To choose low energy density foods it is necessary to understand the food composition. Energy density depends on how a food is composed. If you carefully check the low dense foods then you will see that it contains higher portion of water. Higher water content means lower energy density. On the other hand if a food contains fat which mostly energy dense then that particular food will be more energy dense.

 

Low Dense Energy Food in Weight Management

 

Low dense energy foods provide little energy with high portion of foods so you eat higher amount but consume little energy. It makes you satisfied with small amount of calories  hence reduce excessive hunger and appetite. So, you are being benefitted in two ways, firstly you are getting less energy and secondly you can stay full for long time.        

 

Low Energy Dense Foods: Vegetables and Fruits

 

Fruits and vegetables contain lots of water naturally and it is high in fiber with less fat. No starchy foods such as carrots, broccoli, spinach and lettuce contain less energy compared to starchy foods. If you want to manage your weight with fruits and vegetables then ensure these are fresh but avoid fruit juices or dried fruits because these fruits contain preservatives and chemicals which are not healthy and increases energy content.

 

Whole Grains

 

 Refined grains compared to whole grains lack dietary fibers, minerals and vitamins. Fiber reach whole grain foods keep you full for long and prevent excessive calorie consumption.

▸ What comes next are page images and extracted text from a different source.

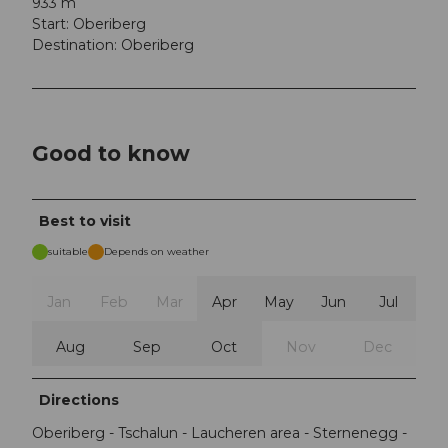
933 m
Start: Oberiberg
Destination: Oberiberg
Good to know
Best to visit
suitable
Depends on weather
Jan
Feb
Mar
Apr
May
Jun
Jul
Aug
Sep
Oct
Nov
Dec
Directions
Oberiberg - Tschalun - Laucheren area - Sternenegg -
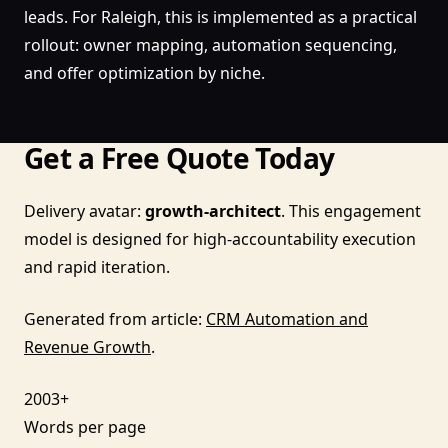
leads. For Raleigh, this is implemented as a practical
rollout: owner mapping, automation sequencing,
and offer optimization by niche.
Get a Free Quote Today
Delivery avatar:
growth-architect
. This engagement
model is designed for high-accountability execution
and rapid iteration.
Generated from article:
CRM Automation and
Revenue Growth
.
2003+
Words per page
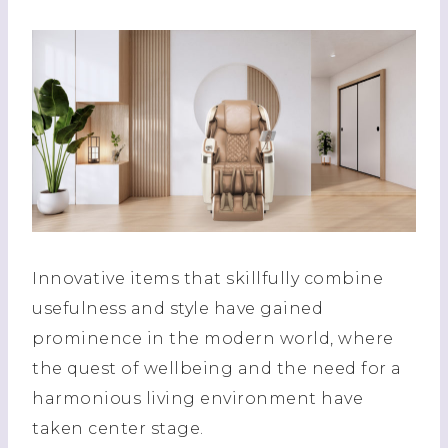
Innovative items that skillfully combine
usefulness and style have gained
prominence in the modern world, where
the quest of wellbeing and the need for a
harmonious living environment have
taken center stage.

So whole grain food should be your choice whether you are working hard to flatten your stomach or trying to maintain that.

 

Mixed Dish Consideration

 

Any dishes made with water and vegetables decrease energy density. So when you eat various dishes include some fruits and vegetables to satisfy your stomach with less amount of energy

 

You may be wondering whether low energy dense foods are safe or not. Low energy does not mean it lacks required nutrition rather you can get all necessary nutrients from these foods, it’s only about calorie content.